The problem >>
Your answer must be the records, copied with no change.

(Beginning of Material provided)

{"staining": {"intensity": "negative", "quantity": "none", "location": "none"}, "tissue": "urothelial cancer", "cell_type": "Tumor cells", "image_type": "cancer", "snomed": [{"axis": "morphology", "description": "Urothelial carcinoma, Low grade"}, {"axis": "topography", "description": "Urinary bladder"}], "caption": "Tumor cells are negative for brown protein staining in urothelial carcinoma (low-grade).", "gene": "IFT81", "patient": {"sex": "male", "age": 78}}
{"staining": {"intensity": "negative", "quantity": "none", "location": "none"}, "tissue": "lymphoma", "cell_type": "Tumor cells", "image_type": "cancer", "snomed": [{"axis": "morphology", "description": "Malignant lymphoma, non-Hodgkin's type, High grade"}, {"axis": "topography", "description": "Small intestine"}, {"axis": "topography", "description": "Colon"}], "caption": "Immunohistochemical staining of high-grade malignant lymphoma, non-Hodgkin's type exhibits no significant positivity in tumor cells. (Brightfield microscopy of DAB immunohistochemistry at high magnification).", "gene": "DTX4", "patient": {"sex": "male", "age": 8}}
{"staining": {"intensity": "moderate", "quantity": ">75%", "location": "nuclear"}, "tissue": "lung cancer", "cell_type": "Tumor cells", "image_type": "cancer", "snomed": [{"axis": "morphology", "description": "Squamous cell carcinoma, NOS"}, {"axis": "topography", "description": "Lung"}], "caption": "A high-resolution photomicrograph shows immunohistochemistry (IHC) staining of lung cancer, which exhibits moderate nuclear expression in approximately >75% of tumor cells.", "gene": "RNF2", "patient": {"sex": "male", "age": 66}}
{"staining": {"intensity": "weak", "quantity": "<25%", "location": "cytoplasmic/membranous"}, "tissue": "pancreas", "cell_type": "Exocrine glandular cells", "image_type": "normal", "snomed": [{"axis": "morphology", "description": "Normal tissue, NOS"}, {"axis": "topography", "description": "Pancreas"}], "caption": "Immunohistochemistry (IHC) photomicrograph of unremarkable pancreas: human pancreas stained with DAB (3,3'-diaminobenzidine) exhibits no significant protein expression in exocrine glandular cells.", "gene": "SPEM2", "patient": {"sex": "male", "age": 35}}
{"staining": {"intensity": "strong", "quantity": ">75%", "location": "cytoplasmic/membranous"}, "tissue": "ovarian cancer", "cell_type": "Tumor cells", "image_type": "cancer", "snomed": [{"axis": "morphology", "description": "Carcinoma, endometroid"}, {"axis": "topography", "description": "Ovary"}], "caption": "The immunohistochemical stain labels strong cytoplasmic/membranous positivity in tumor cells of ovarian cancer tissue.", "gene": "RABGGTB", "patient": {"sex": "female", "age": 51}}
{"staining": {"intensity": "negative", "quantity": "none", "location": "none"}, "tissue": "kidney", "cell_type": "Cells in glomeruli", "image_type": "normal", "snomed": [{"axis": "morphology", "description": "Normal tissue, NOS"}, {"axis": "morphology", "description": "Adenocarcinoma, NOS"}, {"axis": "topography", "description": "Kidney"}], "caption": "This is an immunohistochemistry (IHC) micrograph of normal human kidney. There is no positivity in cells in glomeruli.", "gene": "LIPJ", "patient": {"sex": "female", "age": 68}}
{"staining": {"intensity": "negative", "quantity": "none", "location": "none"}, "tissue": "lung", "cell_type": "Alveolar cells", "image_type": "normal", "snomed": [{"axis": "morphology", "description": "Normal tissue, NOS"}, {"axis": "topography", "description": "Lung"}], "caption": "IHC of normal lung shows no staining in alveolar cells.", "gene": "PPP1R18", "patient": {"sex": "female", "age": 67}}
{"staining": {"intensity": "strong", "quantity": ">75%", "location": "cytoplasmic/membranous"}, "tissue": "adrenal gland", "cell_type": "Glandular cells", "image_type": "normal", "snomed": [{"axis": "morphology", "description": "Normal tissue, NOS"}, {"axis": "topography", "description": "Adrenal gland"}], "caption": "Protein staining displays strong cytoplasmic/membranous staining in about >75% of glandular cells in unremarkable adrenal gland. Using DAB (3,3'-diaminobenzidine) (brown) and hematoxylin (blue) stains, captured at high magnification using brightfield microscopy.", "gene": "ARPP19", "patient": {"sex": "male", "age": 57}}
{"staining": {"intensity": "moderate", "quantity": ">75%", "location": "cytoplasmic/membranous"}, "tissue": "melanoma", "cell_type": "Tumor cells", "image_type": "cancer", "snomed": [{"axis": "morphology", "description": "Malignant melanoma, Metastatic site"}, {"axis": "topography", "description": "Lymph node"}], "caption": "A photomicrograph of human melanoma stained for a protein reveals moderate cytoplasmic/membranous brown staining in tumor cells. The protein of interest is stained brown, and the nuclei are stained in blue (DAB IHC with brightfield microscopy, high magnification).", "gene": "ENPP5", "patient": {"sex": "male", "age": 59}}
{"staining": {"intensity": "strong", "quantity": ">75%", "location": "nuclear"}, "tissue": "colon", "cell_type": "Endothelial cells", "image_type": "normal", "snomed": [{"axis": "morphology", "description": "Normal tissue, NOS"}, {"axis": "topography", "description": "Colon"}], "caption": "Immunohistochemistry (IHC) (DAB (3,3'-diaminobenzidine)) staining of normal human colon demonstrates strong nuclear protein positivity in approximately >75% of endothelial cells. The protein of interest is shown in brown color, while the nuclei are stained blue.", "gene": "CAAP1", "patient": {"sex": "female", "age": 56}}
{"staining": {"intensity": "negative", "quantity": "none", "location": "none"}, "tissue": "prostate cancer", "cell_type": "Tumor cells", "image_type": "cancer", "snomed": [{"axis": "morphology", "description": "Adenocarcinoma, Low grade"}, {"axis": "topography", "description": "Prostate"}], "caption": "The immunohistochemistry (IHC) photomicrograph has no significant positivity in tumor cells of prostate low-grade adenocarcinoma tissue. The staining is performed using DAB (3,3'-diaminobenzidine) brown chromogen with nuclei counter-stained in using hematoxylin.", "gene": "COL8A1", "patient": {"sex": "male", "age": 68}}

(End of Material provided)

Written response >>
{"staining": {"intensity": "negative", "quantity": "none", "location": "none"}, "tissue": "urothelial cancer", "cell_type": "Tumor cells", "image_type": "cancer", "snomed": [{"axis": "morphology", "description": "Urothelial carcinoma, Low grade"}, {"axis": "topography", "description": "Urinary bladder"}], "caption": "Tumor cells are negative for brown protein staining in urothelial carcinoma (low-grade).", "gene": "IFT81", "patient": {"sex": "male", "age": 78}}
{"staining": {"intensity": "negative", "quantity": "none", "location": "none"}, "tissue": "lymphoma", "cell_type": "Tumor cells", "image_type": "cancer", "snomed": [{"axis": "morphology", "description": "Malignant lymphoma, non-Hodgkin's type, High grade"}, {"axis": "topography", "description": "Small intestine"}, {"axis": "topography", "description": "Colon"}], "caption": "Immunohistochemical staining of high-grade malignant lymphoma, non-Hodgkin's type exhibits no significant positivity in tumor cells. (Brightfield microscopy of DAB immunohistochemistry at high magnification).", "gene": "DTX4", "patient": {"sex": "male", "age": 8}}
{"staining": {"intensity": "moderate", "quantity": ">75%", "location": "nuclear"}, "tissue": "lung cancer", "cell_type": "Tumor cells", "image_type": "cancer", "snomed": [{"axis": "morphology", "description": "Squamous cell carcinoma, NOS"}, {"axis": "topography", "description": "Lung"}], "caption": "A high-resolution photomicrograph shows immunohistochemistry (IHC) staining of lung cancer, which exhibits moderate nuclear expression in approximately >75% of tumor cells.", "gene": "RNF2", "patient": {"sex": "male", "age": 66}}
{"staining": {"intensity": "weak", "quantity": "<25%", "location": "cytoplasmic/membranous"}, "tissue": "pancreas", "cell_type": "Exocrine glandular cells", "image_type": "normal", "snomed": [{"axis": "morphology", "description": "Normal tissue, NOS"}, {"axis": "topography", "description": "Pancreas"}], "caption": "Immunohistochemistry (IHC) photomicrograph of unremarkable pancreas: human pancreas stained with DAB (3,3'-diaminobenzidine) exhibits no significant protein expression in exocrine glandular cells.", "gene": "SPEM2", "patient": {"sex": "male", "age": 35}}
{"staining": {"intensity": "strong", "quantity": ">75%", "location": "cytoplasmic/membranous"}, "tissue": "ovarian cancer", "cell_type": "Tumor cells", "image_type": "cancer", "snomed": [{"axis": "morphology", "description": "Carcinoma, endometroid"}, {"axis": "topography", "description": "Ovary"}], "caption": "The immunohistochemical stain labels strong cytoplasmic/membranous positivity in tumor cells of ovarian cancer tissue.", "gene": "RABGGTB", "patient": {"sex": "female", "age": 51}}
{"staining": {"intensity": "negative", "quantity": "none", "location": "none"}, "tissue": "kidney", "cell_type": "Cells in glomeruli", "image_type": "normal", "snomed": [{"axis": "morphology", "description": "Normal tissue, NOS"}, {"axis": "morphology", "description": "Adenocarcinoma, NOS"}, {"axis": "topography", "description": "Kidney"}], "caption": "This is an immunohistochemistry (IHC) micrograph of normal human kidney. There is no positivity in cells in glomeruli.", "gene": "LIPJ", "patient": {"sex": "female", "age": 68}}
{"staining": {"intensity": "negative", "quantity": "none", "location": "none"}, "tissue": "lung", "cell_type": "Alveolar cells", "image_type": "normal", "snomed": [{"axis": "morphology", "description": "Normal tissue, NOS"}, {"axis": "topography", "description": "Lung"}], "caption": "IHC of normal lung shows no staining in alveolar cells.", "gene": "PPP1R18", "patient": {"sex": "female", "age": 67}}
{"staining": {"intensity": "strong", "quantity": ">75%", "location": "cytoplasmic/membranous"}, "tissue": "adrenal gland", "cell_type": "Glandular cells", "image_type": "normal", "snomed": [{"axis": "morphology", "description": "Normal tissue, NOS"}, {"axis": "topography", "description": "Adrenal gland"}], "caption": "Protein staining displays strong cytoplasmic/membranous staining in about >75% of glandular cells in unremarkable adrenal gland. Using DAB (3,3'-diaminobenzidine) (brown) and hematoxylin (blue) stains, captured at high magnification using brightfield microscopy.", "gene": "ARPP19", "patient": {"sex": "male", "age": 57}}
{"staining": {"intensity": "moderate", "quantity": ">75%", "location": "cytoplasmic/membranous"}, "tissue": "melanoma", "cell_type": "Tumor cells", "image_type": "cancer", "snomed": [{"axis": "morphology", "description": "Malignant melanoma, Metastatic site"}, {"axis": "topography", "description": "Lymph node"}], "caption": "A photomicrograph of human melanoma stained for a protein reveals moderate cytoplasmic/membranous brown staining in tumor cells. The protein of interest is stained brown, and the nuclei are stained in blue (DAB IHC with brightfield microscopy, high magnification).", "gene": "ENPP5", "patient": {"sex": "male", "age": 59}}
{"staining": {"intensity": "strong", "quantity": ">75%", "location": "nuclear"}, "tissue": "colon", "cell_type": "Endothelial cells", "image_type": "normal", "snomed": [{"axis": "morphology", "description": "Normal tissue, NOS"}, {"axis": "topography", "description": "Colon"}], "caption": "Immunohistochemistry (IHC) (DAB (3,3'-diaminobenzidine)) staining of normal human colon demonstrates strong nuclear protein positivity in approximately >75% of endothelial cells. The protein of interest is shown in brown color, while the nuclei are stained blue.", "gene": "CAAP1", "patient": {"sex": "female", "age": 56}}
{"staining": {"intensity": "negative", "quantity": "none", "location": "none"}, "tissue": "prostate cancer", "cell_type": "Tumor cells", "image_type": "cancer", "snomed": [{"axis": "morphology", "description": "Adenocarcinoma, Low grade"}, {"axis": "topography", "description": "Prostate"}], "caption": "The immunohistochemistry (IHC) photomicrograph has no significant positivity in tumor cells of prostate low-grade adenocarcinoma tissue. The staining is performed using DAB (3,3'-diaminobenzidine) brown chromogen with nuclei counter-stained in using hematoxylin.", "gene": "COL8A1", "patient": {"sex": "male", "age": 68}}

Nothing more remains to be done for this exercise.